About this exercise >> In the data below, give the number of lines that contain the word "round". Nothing else is needed.

Records shown >>
+---+
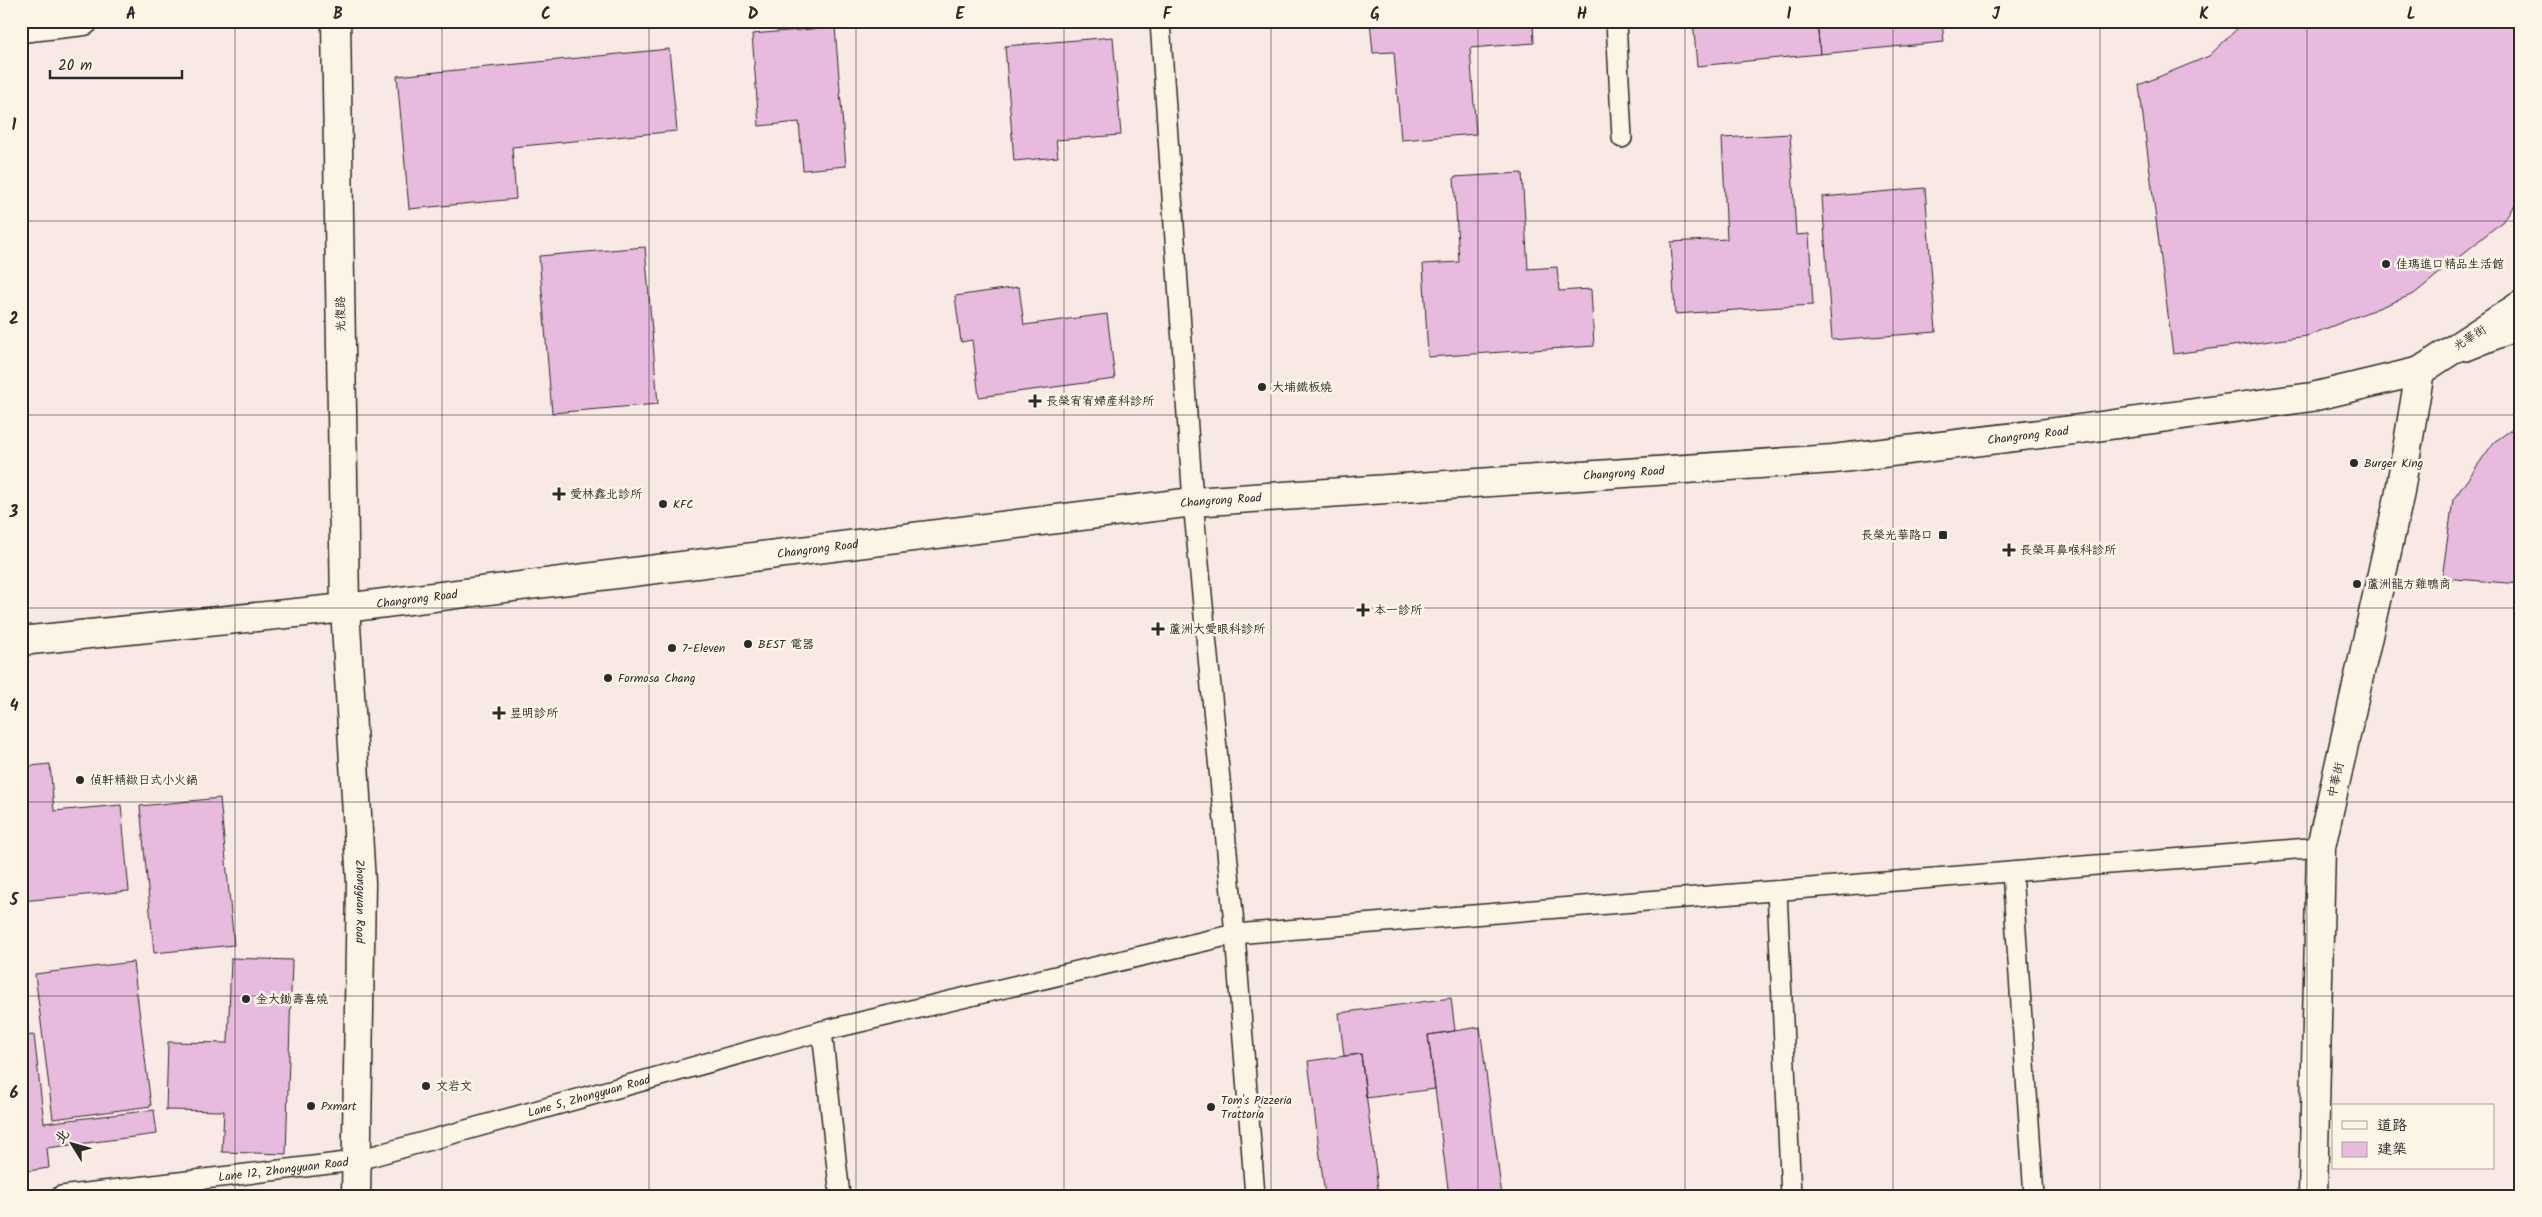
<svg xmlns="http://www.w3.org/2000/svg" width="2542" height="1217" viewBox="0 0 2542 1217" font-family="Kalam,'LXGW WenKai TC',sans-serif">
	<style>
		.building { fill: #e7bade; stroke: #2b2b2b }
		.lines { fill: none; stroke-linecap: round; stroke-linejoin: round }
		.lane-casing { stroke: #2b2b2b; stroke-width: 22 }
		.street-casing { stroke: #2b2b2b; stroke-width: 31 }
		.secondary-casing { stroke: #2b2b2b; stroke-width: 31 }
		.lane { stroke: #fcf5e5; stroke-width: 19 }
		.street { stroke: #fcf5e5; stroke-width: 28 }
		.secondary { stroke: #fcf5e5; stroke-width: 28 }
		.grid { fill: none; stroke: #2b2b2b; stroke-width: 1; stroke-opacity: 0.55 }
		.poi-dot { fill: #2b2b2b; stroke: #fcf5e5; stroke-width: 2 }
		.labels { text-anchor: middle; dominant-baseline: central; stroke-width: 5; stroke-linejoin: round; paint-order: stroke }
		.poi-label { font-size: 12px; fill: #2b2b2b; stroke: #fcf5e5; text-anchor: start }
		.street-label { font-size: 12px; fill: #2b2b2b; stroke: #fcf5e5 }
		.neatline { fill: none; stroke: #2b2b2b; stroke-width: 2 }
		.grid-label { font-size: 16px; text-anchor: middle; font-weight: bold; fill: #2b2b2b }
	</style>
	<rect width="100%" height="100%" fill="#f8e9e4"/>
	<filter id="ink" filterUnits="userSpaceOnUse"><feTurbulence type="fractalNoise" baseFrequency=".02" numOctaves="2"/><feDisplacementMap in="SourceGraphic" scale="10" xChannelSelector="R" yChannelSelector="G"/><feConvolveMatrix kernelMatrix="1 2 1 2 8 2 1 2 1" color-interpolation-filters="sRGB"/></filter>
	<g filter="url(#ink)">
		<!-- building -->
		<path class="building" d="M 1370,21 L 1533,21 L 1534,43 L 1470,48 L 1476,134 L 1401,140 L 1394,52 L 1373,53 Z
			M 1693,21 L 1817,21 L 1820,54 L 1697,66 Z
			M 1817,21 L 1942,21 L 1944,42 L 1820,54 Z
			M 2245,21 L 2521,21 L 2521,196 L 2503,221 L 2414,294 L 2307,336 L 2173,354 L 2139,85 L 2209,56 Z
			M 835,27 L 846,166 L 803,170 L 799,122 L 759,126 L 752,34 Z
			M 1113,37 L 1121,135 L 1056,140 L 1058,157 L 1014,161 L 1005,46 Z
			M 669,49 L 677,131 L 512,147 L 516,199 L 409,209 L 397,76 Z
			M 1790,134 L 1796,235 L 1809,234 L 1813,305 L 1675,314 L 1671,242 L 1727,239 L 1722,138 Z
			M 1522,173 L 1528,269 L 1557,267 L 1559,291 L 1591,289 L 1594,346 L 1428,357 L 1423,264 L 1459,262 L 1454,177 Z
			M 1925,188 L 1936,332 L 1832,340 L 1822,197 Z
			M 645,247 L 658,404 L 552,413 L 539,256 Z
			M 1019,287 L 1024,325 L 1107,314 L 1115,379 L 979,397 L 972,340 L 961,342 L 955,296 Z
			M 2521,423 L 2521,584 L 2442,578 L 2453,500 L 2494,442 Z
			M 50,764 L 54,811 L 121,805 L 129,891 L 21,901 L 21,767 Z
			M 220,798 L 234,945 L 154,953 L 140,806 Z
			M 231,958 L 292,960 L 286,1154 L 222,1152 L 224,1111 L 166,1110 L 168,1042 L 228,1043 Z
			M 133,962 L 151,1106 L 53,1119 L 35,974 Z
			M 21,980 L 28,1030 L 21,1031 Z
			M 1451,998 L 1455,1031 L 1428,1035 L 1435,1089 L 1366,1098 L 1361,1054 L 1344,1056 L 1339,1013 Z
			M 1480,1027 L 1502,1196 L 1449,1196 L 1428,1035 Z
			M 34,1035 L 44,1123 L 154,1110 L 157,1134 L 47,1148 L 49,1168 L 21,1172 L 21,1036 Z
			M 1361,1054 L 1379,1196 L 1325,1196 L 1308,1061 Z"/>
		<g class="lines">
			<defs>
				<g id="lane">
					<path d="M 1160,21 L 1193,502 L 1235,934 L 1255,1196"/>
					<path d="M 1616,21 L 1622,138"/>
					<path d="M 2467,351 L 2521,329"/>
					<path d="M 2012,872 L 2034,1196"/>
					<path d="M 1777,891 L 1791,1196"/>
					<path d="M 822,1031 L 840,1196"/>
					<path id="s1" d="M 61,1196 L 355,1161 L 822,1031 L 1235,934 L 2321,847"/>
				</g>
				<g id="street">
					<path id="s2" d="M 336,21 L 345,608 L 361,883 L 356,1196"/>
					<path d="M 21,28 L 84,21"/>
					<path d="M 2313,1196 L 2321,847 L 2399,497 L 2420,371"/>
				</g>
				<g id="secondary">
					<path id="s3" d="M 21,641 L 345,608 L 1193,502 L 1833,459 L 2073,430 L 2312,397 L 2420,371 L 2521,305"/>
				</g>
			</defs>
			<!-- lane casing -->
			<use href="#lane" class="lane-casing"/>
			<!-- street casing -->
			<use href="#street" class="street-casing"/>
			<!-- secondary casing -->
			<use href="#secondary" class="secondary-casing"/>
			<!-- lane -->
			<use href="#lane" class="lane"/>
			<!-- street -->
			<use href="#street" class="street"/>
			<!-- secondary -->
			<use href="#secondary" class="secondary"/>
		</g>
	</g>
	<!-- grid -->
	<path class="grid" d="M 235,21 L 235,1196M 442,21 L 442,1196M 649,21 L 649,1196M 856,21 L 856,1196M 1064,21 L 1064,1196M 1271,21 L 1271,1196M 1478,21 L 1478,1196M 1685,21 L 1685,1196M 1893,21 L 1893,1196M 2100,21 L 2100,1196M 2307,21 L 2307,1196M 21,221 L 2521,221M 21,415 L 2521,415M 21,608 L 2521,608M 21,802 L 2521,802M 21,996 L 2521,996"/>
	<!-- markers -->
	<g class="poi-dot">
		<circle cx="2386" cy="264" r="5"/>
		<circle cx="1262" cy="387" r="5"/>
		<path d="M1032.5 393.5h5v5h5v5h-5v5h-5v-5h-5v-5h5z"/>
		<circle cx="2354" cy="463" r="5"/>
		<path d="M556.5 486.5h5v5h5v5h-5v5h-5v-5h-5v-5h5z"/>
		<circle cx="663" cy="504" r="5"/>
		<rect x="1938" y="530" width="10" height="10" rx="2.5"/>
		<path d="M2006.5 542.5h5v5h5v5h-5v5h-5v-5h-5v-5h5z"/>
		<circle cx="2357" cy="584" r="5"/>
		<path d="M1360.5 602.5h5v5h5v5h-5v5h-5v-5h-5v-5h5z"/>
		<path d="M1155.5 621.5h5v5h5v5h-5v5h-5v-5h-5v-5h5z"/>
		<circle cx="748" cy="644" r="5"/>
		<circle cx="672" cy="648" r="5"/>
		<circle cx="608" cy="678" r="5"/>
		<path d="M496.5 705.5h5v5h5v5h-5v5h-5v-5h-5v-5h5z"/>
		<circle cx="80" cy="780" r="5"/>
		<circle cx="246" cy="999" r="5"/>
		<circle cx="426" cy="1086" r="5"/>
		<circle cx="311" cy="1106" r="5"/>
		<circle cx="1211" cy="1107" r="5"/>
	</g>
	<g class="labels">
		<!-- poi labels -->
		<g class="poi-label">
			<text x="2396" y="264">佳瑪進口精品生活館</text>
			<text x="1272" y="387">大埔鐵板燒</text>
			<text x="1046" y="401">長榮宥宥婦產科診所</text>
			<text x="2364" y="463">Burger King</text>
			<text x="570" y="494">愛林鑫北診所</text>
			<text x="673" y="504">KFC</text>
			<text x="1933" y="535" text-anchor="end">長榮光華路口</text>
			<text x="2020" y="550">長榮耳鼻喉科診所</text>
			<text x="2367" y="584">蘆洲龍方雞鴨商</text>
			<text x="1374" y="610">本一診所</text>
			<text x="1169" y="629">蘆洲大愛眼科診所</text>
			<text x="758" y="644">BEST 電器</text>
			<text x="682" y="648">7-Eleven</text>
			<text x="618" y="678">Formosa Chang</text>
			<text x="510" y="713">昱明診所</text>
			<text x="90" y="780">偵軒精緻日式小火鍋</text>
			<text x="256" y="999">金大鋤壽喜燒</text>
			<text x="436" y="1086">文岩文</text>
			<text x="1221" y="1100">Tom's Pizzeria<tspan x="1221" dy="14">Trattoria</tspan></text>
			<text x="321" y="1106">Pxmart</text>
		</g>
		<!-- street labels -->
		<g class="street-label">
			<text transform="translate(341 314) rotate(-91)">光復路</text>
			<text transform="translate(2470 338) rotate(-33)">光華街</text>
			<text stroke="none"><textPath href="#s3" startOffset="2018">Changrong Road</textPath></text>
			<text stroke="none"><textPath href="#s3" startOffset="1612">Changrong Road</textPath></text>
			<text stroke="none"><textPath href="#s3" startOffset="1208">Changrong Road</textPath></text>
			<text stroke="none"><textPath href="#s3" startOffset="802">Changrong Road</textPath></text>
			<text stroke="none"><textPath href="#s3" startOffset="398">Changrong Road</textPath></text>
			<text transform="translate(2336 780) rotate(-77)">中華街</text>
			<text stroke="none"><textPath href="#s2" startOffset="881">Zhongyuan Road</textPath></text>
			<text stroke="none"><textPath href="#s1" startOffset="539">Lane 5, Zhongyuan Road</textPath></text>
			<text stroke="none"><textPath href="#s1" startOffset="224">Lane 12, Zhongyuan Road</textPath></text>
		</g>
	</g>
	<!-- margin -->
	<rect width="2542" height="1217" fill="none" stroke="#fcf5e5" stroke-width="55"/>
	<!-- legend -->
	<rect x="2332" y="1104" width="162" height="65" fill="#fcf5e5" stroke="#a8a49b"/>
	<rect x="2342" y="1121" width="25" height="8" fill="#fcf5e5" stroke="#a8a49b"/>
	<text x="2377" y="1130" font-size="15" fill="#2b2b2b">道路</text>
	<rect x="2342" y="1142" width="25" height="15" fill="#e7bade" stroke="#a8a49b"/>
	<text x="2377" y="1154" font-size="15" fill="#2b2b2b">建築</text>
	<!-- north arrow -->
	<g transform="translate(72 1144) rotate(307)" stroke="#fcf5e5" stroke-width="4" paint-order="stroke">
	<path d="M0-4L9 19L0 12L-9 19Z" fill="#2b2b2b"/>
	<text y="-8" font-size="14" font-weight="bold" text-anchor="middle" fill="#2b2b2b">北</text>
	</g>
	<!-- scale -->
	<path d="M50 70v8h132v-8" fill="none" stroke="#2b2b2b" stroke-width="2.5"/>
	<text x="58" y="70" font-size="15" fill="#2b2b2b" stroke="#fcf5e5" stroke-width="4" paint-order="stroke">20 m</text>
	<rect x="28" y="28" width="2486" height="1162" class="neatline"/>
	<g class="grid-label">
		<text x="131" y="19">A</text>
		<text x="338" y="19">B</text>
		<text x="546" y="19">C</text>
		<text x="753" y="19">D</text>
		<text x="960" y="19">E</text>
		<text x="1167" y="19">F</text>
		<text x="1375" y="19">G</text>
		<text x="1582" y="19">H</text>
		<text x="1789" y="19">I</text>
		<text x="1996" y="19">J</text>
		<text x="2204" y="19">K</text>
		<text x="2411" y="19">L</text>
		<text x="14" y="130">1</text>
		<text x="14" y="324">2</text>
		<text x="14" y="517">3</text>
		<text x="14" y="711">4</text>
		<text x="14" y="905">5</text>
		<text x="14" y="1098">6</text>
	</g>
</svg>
+---+
Response >> 2